Expectations have risen — but that’s not the whole story

He concedes one softer explanation: users are asking harder things now because Claude previously impressed them. His analogy is that code which looked great when you were junior looks terrible once your standards improve — but he says that only explains part of the frustration, not the sharp, measurable drops people are now reporting.

Theo’s hottest take: Claude Code’s harness is making Claude look dumb

This is the spiciest section. He shows Claude trying to edit package.json, failing because the file hadn’t been “read” first, then wasting multiple tool calls because search didn’t count as read — a harness bug that burns tokens, pollutes context, and racks up cost. He points to Matt Mau’s benchmark, where Opus scores dramatically worse in Claude Code than in Cursor, and says Anthropic’s product engineering is actively degrading model performance.

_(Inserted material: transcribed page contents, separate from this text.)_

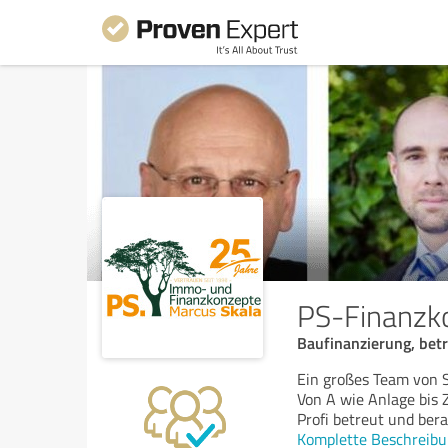
PS-Finanz
Baufinanzierung, betr
Ein großes Team von Sp
Von A wie Anlage bis
Profi betreut und bera
Komplette Beschreibu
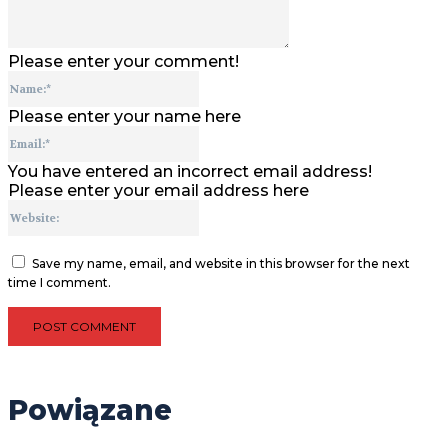
Please enter your comment!
Name:*
Please enter your name here
Email:*
You have entered an incorrect email address!
Please enter your email address here
Website:
Save my name, email, and website in this browser for the next
time I comment.
Powiązane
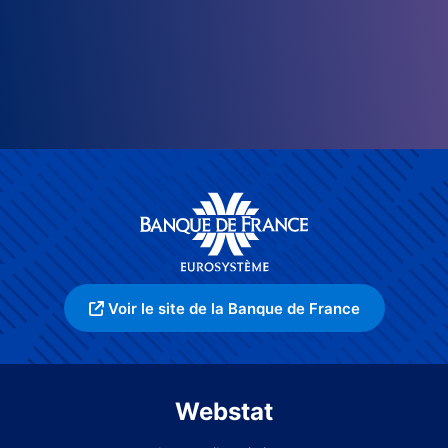
Voir le site de la Banque de France
Webstat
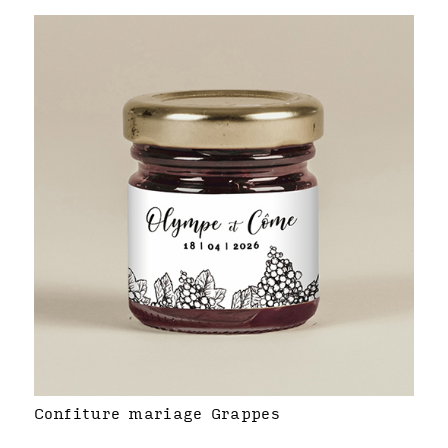
Confiture mariage Grappes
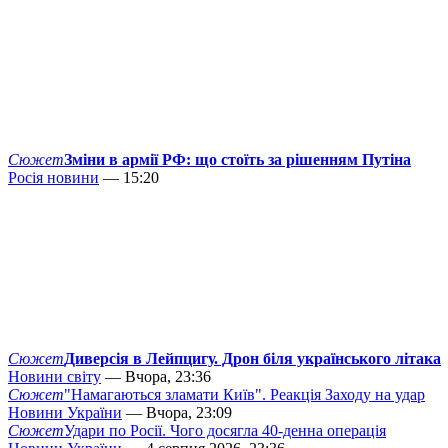
Сюжет
Зміни в армії РФ: що стоїть за рішенням Путіна
Росія новини
— 15:20
Сюжет
Диверсія в Лейпцигу. Дрон біля українського літака
Новини світу
— Вчора, 23:36
Сюжет
"Намагаються зламати Київ". Реакція Заходу на удар
Новини України
— Вчора, 23:09
Сюжет
Удари по Росії. Чого досягла 40-денна операція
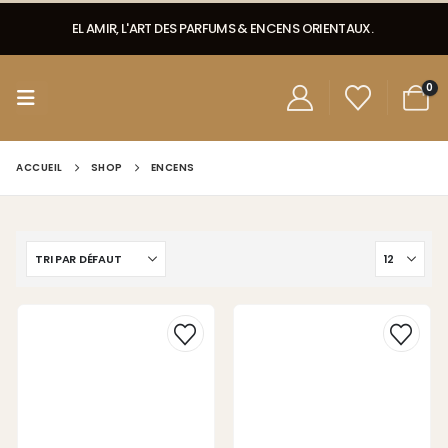
EL AMIR, L'ART DES PARFUMS & ENCENS ORIENTAUX.
0
ACCUEIL
SHOP
ENCENS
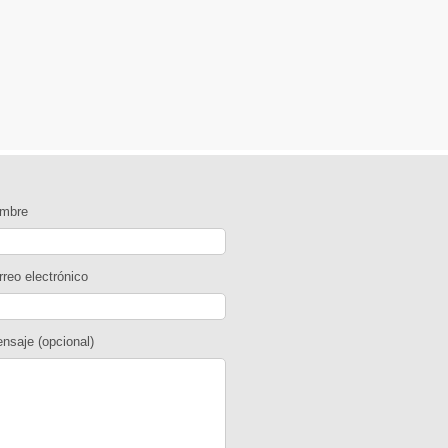
ombre
rreo electrónico
nsaje (opcional)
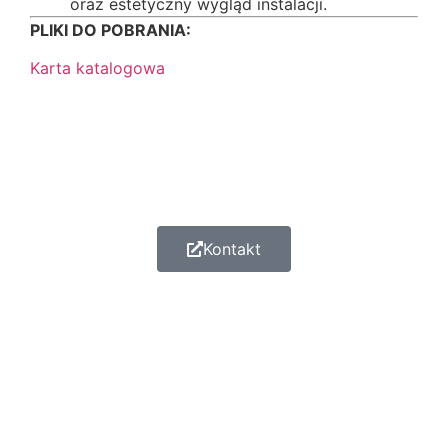
oraz estetyczny wygląd instalacji.
PLIKI DO POBRANIA:
Karta katalogowa
Kontakt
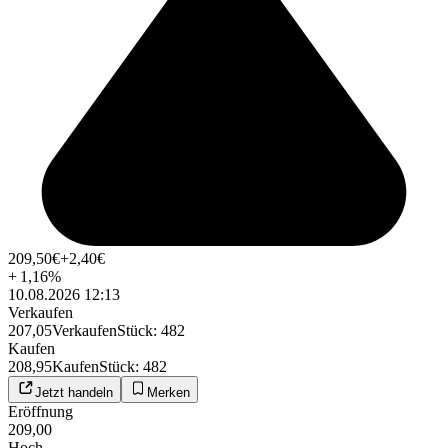
209,50
€
+2,40
€
+
1,16
%
10.08.2026 12:13
Verkaufen
207,05
Verkaufen
Stück
:
482
Kaufen
208,95
Kaufen
Stück
:
482
Jetzt handeln
Merken
Eröffnung
209,00
Hoch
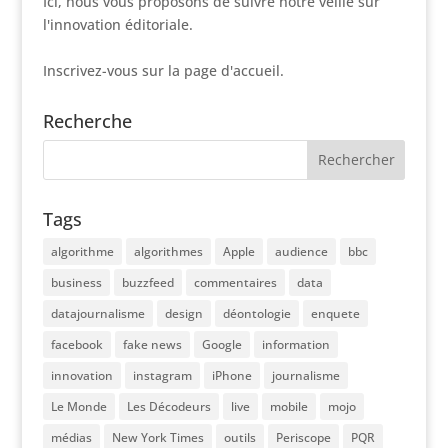
Ici, nous vous proposons de suivre notre veille sur
l'innovation éditoriale.
Inscrivez-vous sur la page d'accueil.
Recherche
Tags
algorithme
algorithmes
Apple
audience
bbc
business
buzzfeed
commentaires
data
datajournalisme
design
déontologie
enquete
facebook
fake news
Google
information
innovation
instagram
iPhone
journalisme
Le Monde
Les Décodeurs
live
mobile
mojo
médias
New York Times
outils
Periscope
PQR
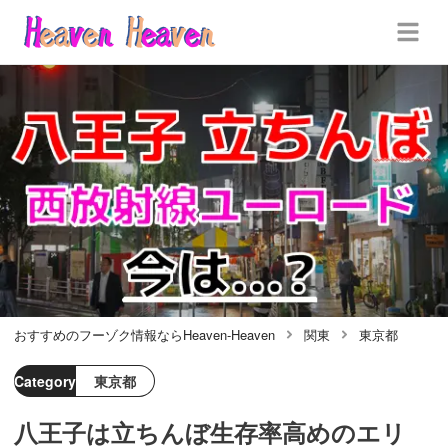
おすすめのフーゾク情報ならHeaven-Heaven
関東
東京都
Category
東京都
八王子は立ちんぼ生存率高めのエリ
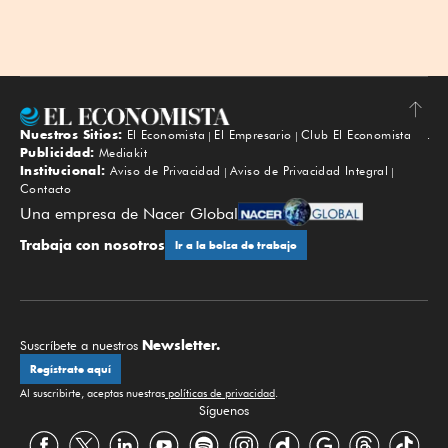
Nuestros Sitios:
El Economista
El Empresario
Club El Economista
Subir
Publicidad:
Mediakit
Institucional:
Aviso de Privacidad
Aviso de Privacidad Integral
Contacto
Una empresa de Nacer Global
Trabaja con nosotros
Ir a la bolsa de trabajo
Newsletter.
Suscríbete a nuestros
Regístrate aquí
Al suscribirte, aceptas nuestras
políticas de privacidad
.
Síguenos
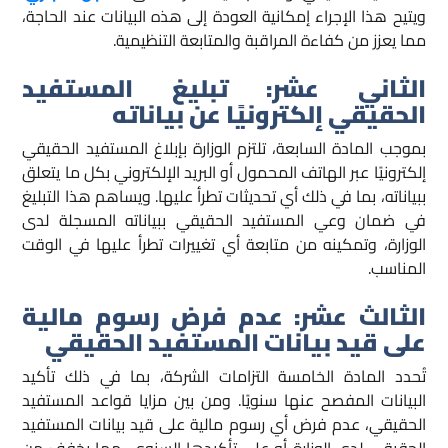
ويتيح هذا الإجراء إمكانية العودة إلى هذه البيانات عند الحاجة،
مما يعزز من كفاءة المراقبة والمتابعة التنظيمية.
الثاني عشر: تبليغ المستفيد
الحقيقي إلكترونيًا عن بياناته
بموجب المادة السابعة، تلتزم الوزارة بإبلاغ المستفيد الحقيقي
إلكترونيًا عبر الهاتف المحمول أو البريد الإلكتروني بكل ما يتعلق
ببياناته، بما في ذلك أي تحديثات تطرأ عليها. ويساهم هذا التبليغ
في ضمان وعي المستفيد الحقيقي ببياناته المسجلة لدى
الوزارة، وتمكينه من متابعة أي تغييرات تطرأ عليها في الوقت
المناسب.
الثالث عشر: عدم فرض رسوم مالية
على قيد بيانات المستفيد الحقيقي
تُحدد المادة الخامسة التزامات الشركة، بما في ذلك تأكيد
البيانات المفصح عنها سنويًا. ومن بين مزايا قواعد المستفيد
الحقيقي، عدم فرض أي رسوم مالية على قيد بيانات المستفيد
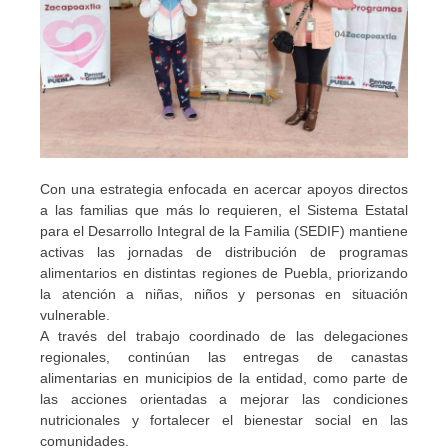
Con una estrategia enfocada en acercar apoyos directos
a las familias que más lo requieren, el Sistema Estatal
para el Desarrollo Integral de la Familia (SEDIF) mantiene
activas las jornadas de distribución de programas
alimentarios en distintas regiones de Puebla, priorizando
la atención a niñas, niños y personas en situación
vulnerable.
A través del trabajo coordinado de las delegaciones
regionales, continúan las entregas de canastas
alimentarias en municipios de la entidad, como parte de
las acciones orientadas a mejorar las condiciones
nutricionales y fortalecer el bienestar social en las
comunidades.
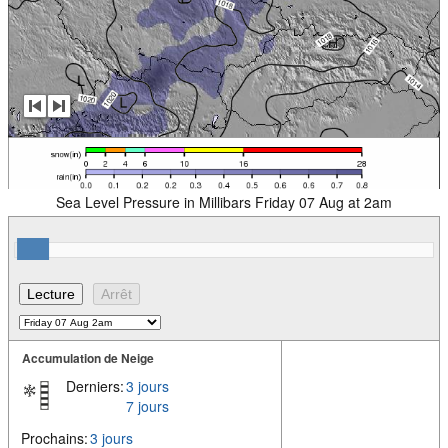
Sea Level Pressure in Millibars Friday 07 Aug at 2am
Accumulation de Neige
Derniers:
3 jours
7 jours
Prochains:
3 jours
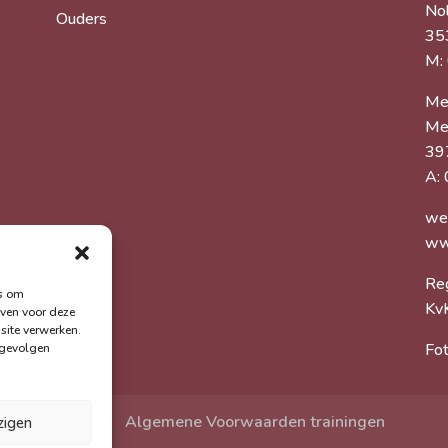
Nol
Ouders
35
M:
Me
Me
39
A:
we
ww
Re
es om
Kv
even voor deze
site verwerken.
Fot
 gevolgen
 voorwaarden
Algemene Voorwaarden trainingen
zigen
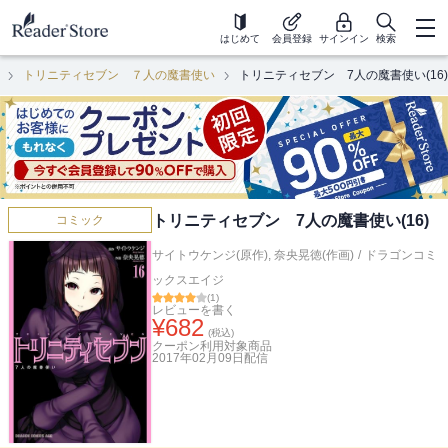
はじめて
会員登録
サインイン
検索
トリニティセブン ７人の魔書使い
トリニティセブン 7人の魔書使い(16)
トリニティセブン 7人の魔書使い(16)
コミック
サイトウケンジ(原作)
,
奈央晃徳(作画)
/
ドラゴンコミ
ックスエイジ
(
1
)
レビューを書く
¥
682
(税込)
クーポン利用対象商品
2017年02月09日
配信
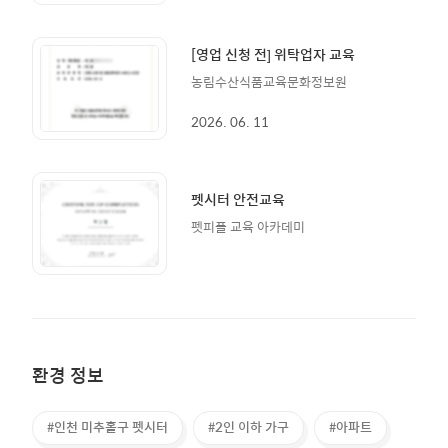
[영업 신청 전] 위탁업자 교육
농림수산식품교육문화정보원
2026. 06. 11
펫시터 안전교육
펫피플 교육 아카데미
환경 정보
#인천 미추홀구 펫시터
#2인 이하 가구
#아파트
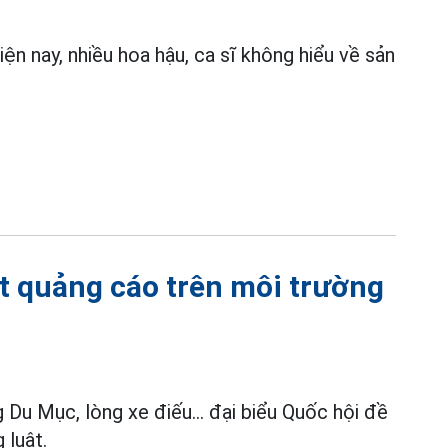
iện nay, nhiều hoa hậu, ca sĩ không hiểu về sản
t quảng cáo trên môi trường
 Du Mục, lòng xe điếu... đại biểu Quốc hội đề
 luật.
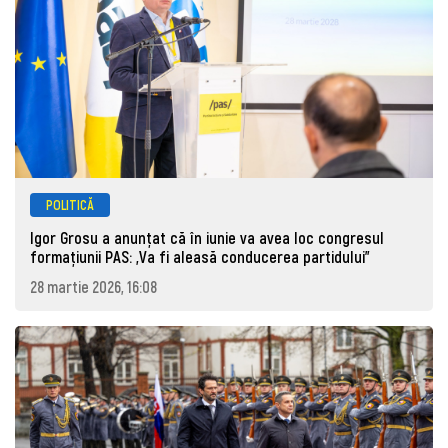
POLITICĂ
Igor Grosu a anunțat că în iunie va avea loc congresul
formațiunii PAS: „Va fi aleasă conducerea partidului”
28 martie 2026, 16:08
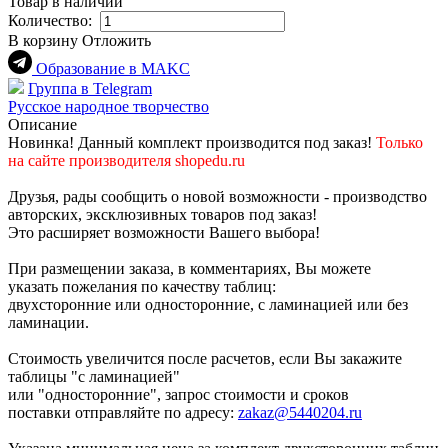
Товар в наличии
Количество:
В корзину
Отложить
Образование в МАKC
Группа в Telegram
Русское народное творчество
Описание
Новинка! Данный комплект производится под заказ!
То
лько
на сайте производителя shopedu.ru
Друзья, рады сообщить о новой возможности - производство
авторских, эксклюзивных товаров под заказ!
Это расширяет возможности Вашего выбора!
При размещении заказа, в комментариях, Вы можете
указать пожелания по качеству таблиц:
двухсторонние или односторонние, с ламинацией или без
ламинации.
Стоимость увеличится после расчетов, если Вы закажите
таблицы "с ламинацией"
или "односторонние", запрос стоимости и сроков
поставки отправляйте по адресу:
zakaz@5440204.ru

Tokenizer changes and context bloat in Opus 4.7

Theo then zeroes in on Anthropic’s updated tokenizer, which the company says can increase token count by up to 1.35x for the same input. He cites independent tests showing closer to 1.45x–1.47x on docs and Claude MD files, arguing that code-heavy workflows now hit limits faster and drag around more useless context — like trying to debug a file that’s suddenly 50% longer.

The 1M context conspiracy theory

He revisits Anthropic’s own September postmortem, where misrouting requests to a 1 million-token context version hurt quality, then notes that 1M context later became the default for Opus 4.6/4.7 and Sonnet. Theo’s theory — which he explicitly labels conspiratorial — is that Anthropic may be steering traffic toward TPU/Trainium-friendly long-context serving, even if that version is worse; he also shows the hidden opt-out: setting CLAUDE_CODE_DISABLE_1M_CONTEXT=1.

AMD’s data, redacted thinking, and Theo’s final verdict

The closing stretch leans on AMD’s analysis of 6,800 Claude Code sessions: after thinking redaction ramped up in March, reasoning depth dropped 73%, stop violations surged, permission-seeking appeared, read-to-edit behavior worsened, and API requests exploded 80x while results got worse. Theo lands hard: this isn’t just vibes anymore, it’s measurable degradation, and until Anthropic fixes its infrastructure and harness quality, his blunt recommendation is to use something else.